An exact reprint of the data below is required, line for line.

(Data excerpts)
● ● ● ●
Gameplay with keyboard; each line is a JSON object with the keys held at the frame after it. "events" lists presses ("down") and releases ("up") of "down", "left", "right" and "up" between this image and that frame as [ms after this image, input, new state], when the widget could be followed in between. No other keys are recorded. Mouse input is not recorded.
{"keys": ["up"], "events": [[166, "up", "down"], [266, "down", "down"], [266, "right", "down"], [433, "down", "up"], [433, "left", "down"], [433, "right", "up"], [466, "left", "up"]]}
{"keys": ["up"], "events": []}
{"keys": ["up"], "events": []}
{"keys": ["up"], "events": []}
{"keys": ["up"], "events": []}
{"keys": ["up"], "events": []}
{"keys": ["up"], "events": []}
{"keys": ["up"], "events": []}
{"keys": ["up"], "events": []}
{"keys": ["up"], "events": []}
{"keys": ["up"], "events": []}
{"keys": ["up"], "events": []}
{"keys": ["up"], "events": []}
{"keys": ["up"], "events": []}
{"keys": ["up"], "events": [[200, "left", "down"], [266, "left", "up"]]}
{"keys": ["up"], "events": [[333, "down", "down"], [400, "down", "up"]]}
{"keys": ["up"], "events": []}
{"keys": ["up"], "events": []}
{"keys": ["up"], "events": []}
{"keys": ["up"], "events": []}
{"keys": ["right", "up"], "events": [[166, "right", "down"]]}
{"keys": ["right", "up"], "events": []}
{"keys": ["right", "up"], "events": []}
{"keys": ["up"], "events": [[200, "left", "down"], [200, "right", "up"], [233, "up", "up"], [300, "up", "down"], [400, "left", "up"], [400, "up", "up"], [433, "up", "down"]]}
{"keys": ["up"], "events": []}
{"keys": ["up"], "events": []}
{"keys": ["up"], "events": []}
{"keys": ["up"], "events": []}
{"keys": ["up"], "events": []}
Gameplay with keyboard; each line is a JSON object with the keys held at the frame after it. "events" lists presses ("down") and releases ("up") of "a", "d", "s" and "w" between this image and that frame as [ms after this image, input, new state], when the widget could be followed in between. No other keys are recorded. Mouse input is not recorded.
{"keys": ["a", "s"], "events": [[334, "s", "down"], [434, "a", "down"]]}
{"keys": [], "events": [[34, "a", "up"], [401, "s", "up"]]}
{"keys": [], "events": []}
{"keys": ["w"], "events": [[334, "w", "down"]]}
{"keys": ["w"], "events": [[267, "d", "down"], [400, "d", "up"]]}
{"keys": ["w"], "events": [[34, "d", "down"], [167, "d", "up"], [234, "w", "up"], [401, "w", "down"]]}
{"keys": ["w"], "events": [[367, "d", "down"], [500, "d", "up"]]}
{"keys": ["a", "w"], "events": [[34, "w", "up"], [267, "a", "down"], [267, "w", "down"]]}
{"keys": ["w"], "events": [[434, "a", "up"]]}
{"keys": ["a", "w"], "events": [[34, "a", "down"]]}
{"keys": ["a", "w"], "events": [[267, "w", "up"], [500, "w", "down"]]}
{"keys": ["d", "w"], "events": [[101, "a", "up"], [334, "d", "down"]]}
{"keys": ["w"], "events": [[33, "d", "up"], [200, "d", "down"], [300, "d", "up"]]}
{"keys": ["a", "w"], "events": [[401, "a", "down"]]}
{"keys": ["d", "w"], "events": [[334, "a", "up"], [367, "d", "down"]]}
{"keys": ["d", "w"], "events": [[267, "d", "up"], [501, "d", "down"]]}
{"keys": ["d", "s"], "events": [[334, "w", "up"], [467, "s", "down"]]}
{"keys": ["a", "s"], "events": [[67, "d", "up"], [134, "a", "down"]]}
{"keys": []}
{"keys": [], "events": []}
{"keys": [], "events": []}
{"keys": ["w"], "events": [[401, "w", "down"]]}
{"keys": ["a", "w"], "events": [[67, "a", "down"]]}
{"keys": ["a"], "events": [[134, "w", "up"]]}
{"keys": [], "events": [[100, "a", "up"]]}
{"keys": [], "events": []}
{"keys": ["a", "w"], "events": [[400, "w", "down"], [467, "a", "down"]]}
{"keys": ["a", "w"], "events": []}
● ● ● ●
Solution to this problem →
Gameplay with keyboard; each line is a JSON object with the keys held at the frame after it. "events" lists presses ("down") and releases ("up") of "down", "left", "right" and "up" between this image and that frame as [ms after this image, input, new state], when the widget could be followed in between. No other keys are recorded. Mouse input is not recorded.
{"keys": ["up"], "events": [[166, "up", "down"], [266, "down", "down"], [266, "right", "down"], [433, "down", "up"], [433, "left", "down"], [433, "right", "up"], [466, "left", "up"]]}
{"keys": ["up"], "events": []}
{"keys": ["up"], "events": []}
{"keys": ["up"], "events": []}
{"keys": ["up"], "events": []}
{"keys": ["up"], "events": []}
{"keys": ["up"], "events": []}
{"keys": ["up"], "events": []}
{"keys": ["up"], "events": []}
{"keys": ["up"], "events": []}
{"keys": ["up"], "events": []}
{"keys": ["up"], "events": []}
{"keys": ["up"], "events": []}
{"keys": ["up"], "events": []}
{"keys": ["up"], "events": [[200, "left", "down"], [266, "left", "up"]]}
{"keys": ["up"], "events": [[333, "down", "down"], [400, "down", "up"]]}
{"keys": ["up"], "events": []}
{"keys": ["up"], "events": []}
{"keys": ["up"], "events": []}
{"keys": ["up"], "events": []}
{"keys": ["right", "up"], "events": [[166, "right", "down"]]}
{"keys": ["right", "up"], "events": []}
{"keys": ["right", "up"], "events": []}
{"keys": ["up"], "events": [[200, "left", "down"], [200, "right", "up"], [233, "up", "up"], [300, "up", "down"], [400, "left", "up"], [400, "up", "up"], [433, "up", "down"]]}
{"keys": ["up"], "events": []}
{"keys": ["up"], "events": []}
{"keys": ["up"], "events": []}
{"keys": ["up"], "events": []}
{"keys": ["up"], "events": []}
Gameplay with keyboard; each line is a JSON object with the keys held at the frame after it. "events" lists presses ("down") and releases ("up") of "a", "d", "s" and "w" between this image and that frame as [ms after this image, input, new state], when the widget could be followed in between. No other keys are recorded. Mouse input is not recorded.
{"keys": ["a", "s"], "events": [[334, "s", "down"], [434, "a", "down"]]}
{"keys": [], "events": [[34, "a", "up"], [401, "s", "up"]]}
{"keys": [], "events": []}
{"keys": ["w"], "events": [[334, "w", "down"]]}
{"keys": ["w"], "events": [[267, "d", "down"], [400, "d", "up"]]}
{"keys": ["w"], "events": [[34, "d", "down"], [167, "d", "up"], [234, "w", "up"], [401, "w", "down"]]}
{"keys": ["w"], "events": [[367, "d", "down"], [500, "d", "up"]]}
{"keys": ["a", "w"], "events": [[34, "w", "up"], [267, "a", "down"], [267, "w", "down"]]}
{"keys": ["w"], "events": [[434, "a", "up"]]}
{"keys": ["a", "w"], "events": [[34, "a", "down"]]}
{"keys": ["a", "w"], "events": [[267, "w", "up"], [500, "w", "down"]]}
{"keys": ["d", "w"], "events": [[101, "a", "up"], [334, "d", "down"]]}
{"keys": ["w"], "events": [[33, "d", "up"], [200, "d", "down"], [300, "d", "up"]]}
{"keys": ["a", "w"], "events": [[401, "a", "down"]]}
{"keys": ["d", "w"], "events": [[334, "a", "up"], [367, "d", "down"]]}
{"keys": ["d", "w"], "events": [[267, "d", "up"], [501, "d", "down"]]}
{"keys": ["d", "s"], "events": [[334, "w", "up"], [467, "s", "down"]]}
{"keys": ["a", "s"], "events": [[67, "d", "up"], [134, "a", "down"]]}
{"keys": []}
{"keys": [], "events": []}
{"keys": [], "events": []}
{"keys": ["w"], "events": [[401, "w", "down"]]}
{"keys": ["a", "w"], "events": [[67, "a", "down"]]}
{"keys": ["a"], "events": [[134, "w", "up"]]}
{"keys": [], "events": [[100, "a", "up"]]}
{"keys": [], "events": []}
{"keys": ["a", "w"], "events": [[400, "w", "down"], [467, "a", "down"]]}
{"keys": ["a", "w"], "events": []}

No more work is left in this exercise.